!pip install 'liac-arff>=2.4.0'
Requirement already satisfied: liac-arff>=2.4.0 in /home/hirzel/python3.6venv/lib/python3.6/site-packages (2.4.0)
import lale.datasets.openml
import pandas as pd
(train_X, train_y), (test_X, test_y) = lale.datasets.openml.fetch(
'credit-g', 'classification', preprocess=False)

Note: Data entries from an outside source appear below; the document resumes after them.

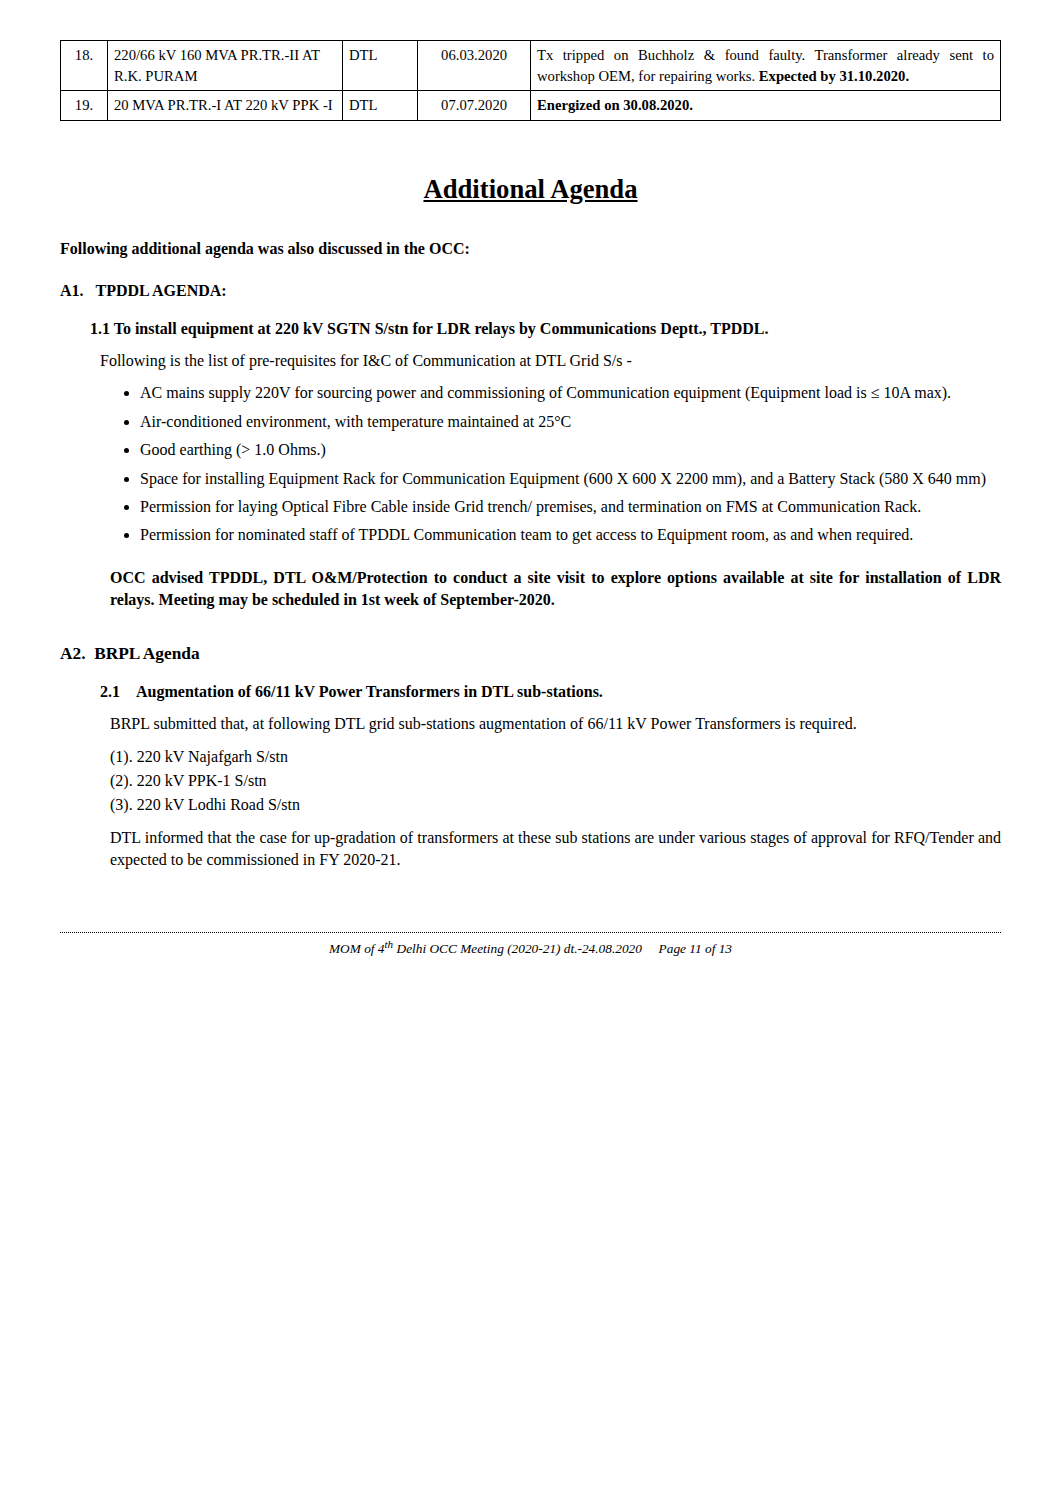| 18. | 220/66 kV 160 MVA PR.TR.-II AT R.K. PURAM | DTL | 06.03.2020 | Tx tripped on Buchholz & found faulty. Transformer already sent to workshop OEM, for repairing works. Expected by 31.10.2020. |
| 19. | 20 MVA PR.TR.-I AT 220 kV PPK -I | DTL | 07.07.2020 | Energized on 30.08.2020. |
Additional Agenda
Following additional agenda was also discussed in the OCC:
A1. TPDDL AGENDA:
1.1 To install equipment at 220 kV SGTN S/stn for LDR relays by Communications Deptt., TPDDL.
Following is the list of pre-requisites for I&C of Communication at DTL Grid S/s -
AC mains supply 220V for sourcing power and commissioning of Communication equipment (Equipment load is ≤ 10A max).
Air-conditioned environment, with temperature maintained at 25°C
Good earthing (> 1.0 Ohms.)
Space for installing Equipment Rack for Communication Equipment (600 X 600 X 2200 mm), and a Battery Stack (580 X 640 mm)
Permission for laying Optical Fibre Cable inside Grid trench/ premises, and termination on FMS at Communication Rack.
Permission for nominated staff of TPDDL Communication team to get access to Equipment room, as and when required.
OCC advised TPDDL, DTL O&M/Protection to conduct a site visit to explore options available at site for installation of LDR relays. Meeting may be scheduled in 1st week of September-2020.
A2. BRPL Agenda
2.1 Augmentation of 66/11 kV Power Transformers in DTL sub-stations.
BRPL submitted that, at following DTL grid sub-stations augmentation of 66/11 kV Power Transformers is required.
(1). 220 kV Najafgarh S/stn
(2). 220 kV PPK-1 S/stn
(3). 220 kV Lodhi Road S/stn
DTL informed that the case for up-gradation of transformers at these sub stations are under various stages of approval for RFQ/Tender and expected to be commissioned in FY 2020-21.
MOM of 4th Delhi OCC Meeting (2020-21) dt.-24.08.2020 Page 11 of 13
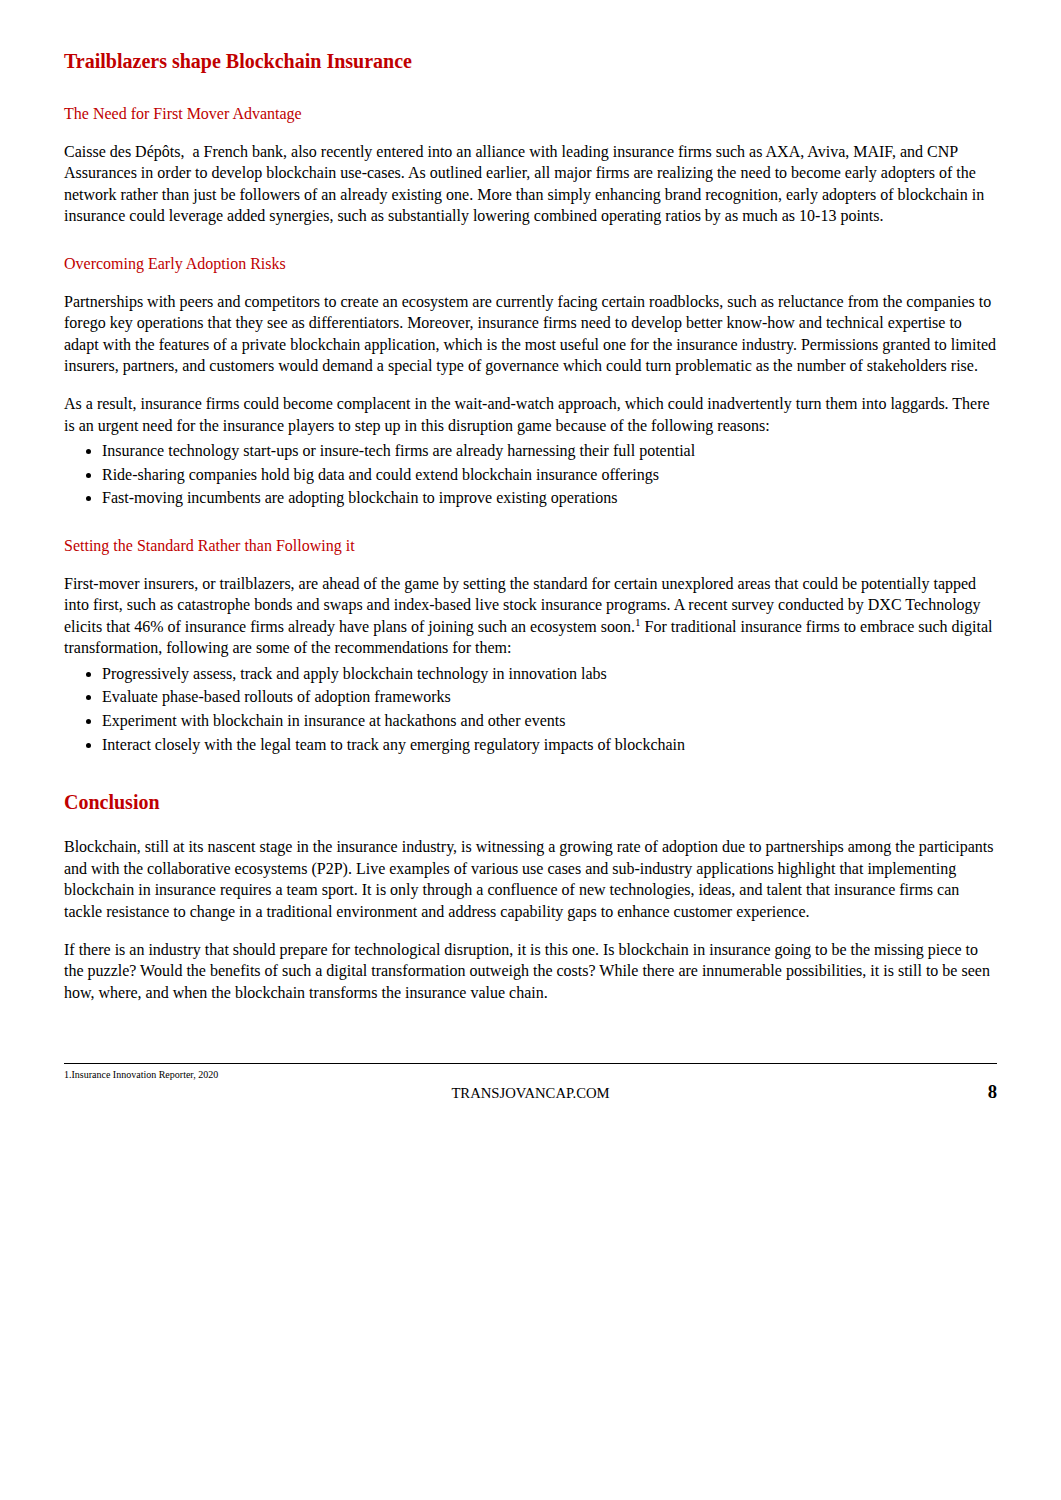Trailblazers shape Blockchain Insurance
The Need for First Mover Advantage
Caisse des Dépôts, a French bank, also recently entered into an alliance with leading insurance firms such as AXA, Aviva, MAIF, and CNP Assurances in order to develop blockchain use-cases. As outlined earlier, all major firms are realizing the need to become early adopters of the network rather than just be followers of an already existing one. More than simply enhancing brand recognition, early adopters of blockchain in insurance could leverage added synergies, such as substantially lowering combined operating ratios by as much as 10-13 points.
Overcoming Early Adoption Risks
Partnerships with peers and competitors to create an ecosystem are currently facing certain roadblocks, such as reluctance from the companies to forego key operations that they see as differentiators. Moreover, insurance firms need to develop better know-how and technical expertise to adapt with the features of a private blockchain application, which is the most useful one for the insurance industry. Permissions granted to limited insurers, partners, and customers would demand a special type of governance which could turn problematic as the number of stakeholders rise.
As a result, insurance firms could become complacent in the wait-and-watch approach, which could inadvertently turn them into laggards. There is an urgent need for the insurance players to step up in this disruption game because of the following reasons:
Insurance technology start-ups or insure-tech firms are already harnessing their full potential
Ride-sharing companies hold big data and could extend blockchain insurance offerings
Fast-moving incumbents are adopting blockchain to improve existing operations
Setting the Standard Rather than Following it
First-mover insurers, or trailblazers, are ahead of the game by setting the standard for certain unexplored areas that could be potentially tapped into first, such as catastrophe bonds and swaps and index-based live stock insurance programs. A recent survey conducted by DXC Technology elicits that 46% of insurance firms already have plans of joining such an ecosystem soon.1 For traditional insurance firms to embrace such digital transformation, following are some of the recommendations for them:
Progressively assess, track and apply blockchain technology in innovation labs
Evaluate phase-based rollouts of adoption frameworks
Experiment with blockchain in insurance at hackathons and other events
Interact closely with the legal team to track any emerging regulatory impacts of blockchain
Conclusion
Blockchain, still at its nascent stage in the insurance industry, is witnessing a growing rate of adoption due to partnerships among the participants and with the collaborative ecosystems (P2P). Live examples of various use cases and sub-industry applications highlight that implementing blockchain in insurance requires a team sport. It is only through a confluence of new technologies, ideas, and talent that insurance firms can tackle resistance to change in a traditional environment and address capability gaps to enhance customer experience.
If there is an industry that should prepare for technological disruption, it is this one. Is blockchain in insurance going to be the missing piece to the puzzle? Would the benefits of such a digital transformation outweigh the costs? While there are innumerable possibilities, it is still to be seen how, where, and when the blockchain transforms the insurance value chain.
1.Insurance Innovation Reporter, 2020
TRANSJOVANCAP.COM
8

print(f'train_X.shape {train_X.shape}')
pd.concat([train_y.tail(), train_X.tail()], axis=1)
train_X.shape (670, 20)
class | checking_status | duration | credit_history | purpose | credit_amount | savings_status | employment | installment_commitment | personal_status | ... | residence_since | property_magnitude | age | other_payment_plans | housing | existing_credits | job | num_dependents | own_telephone | foreign_worker | |
---|---|---|---|---|---|---|---|---|---|---|---|---|---|---|---|---|---|---|---|---|---|
835 | bad | <0 | 12.0 | no credits/all paid | new car | 1082.0 | <100 | 1<=X<4 | 4.0 | male single | ... | 4.0 | car | 48.0 | bank | own | 2.0 | skilled | 1.0 | none | yes |
192 | bad | 0<=X<200 | 27.0 | existing paid | business | 3915.0 | <100 | 1<=X<4 | 4.0 | male single | ... | 2.0 | car | 36.0 | none | own | 1.0 | skilled | 2.0 | yes | yes |
629 | good | no checking | 9.0 | existing paid | education | 3832.0 | no known savings | >=7 | 1.0 | male single | ... | 4.0 | real estate | 64.0 | none | own | 1.0 | unskilled resident | 1.0 | none | yes |
559 | bad | 0<=X<200 | 18.0 | critical/other existing credit | furniture/equipment | 1928.0 | <100 | <1 | 2.0 | male single | ... | 2.0 | real estate | 31.0 | none | own | 2.0 | unskilled resident | 1.0 | none | yes |
684 | good | 0<=X<200 | 36.0 | delayed previously | business | 9857.0 | 100<=X<500 | 4<=X<7 | 1.0 | male single | ... | 3.0 | life insurance | 31.0 | none | own | 2.0 | unskilled resident | 2.0 | yes | yes |
5 rows × 21 columns
from sklearn.preprocessing import Normalizer as Norm
from sklearn.preprocessing import OneHotEncoder as OneHot
from sklearn.linear_model import LogisticRegression as LR
from xgboost import XGBClassifier as XGBoost
from sklearn.svm import LinearSVC
from lale.operators import make_pipeline, make_union
from lale.lib.lale import Project, ConcatFeatures, NoOp
lale.wrap_imported_operators()
project_nums = Project(columns={'type': 'number'})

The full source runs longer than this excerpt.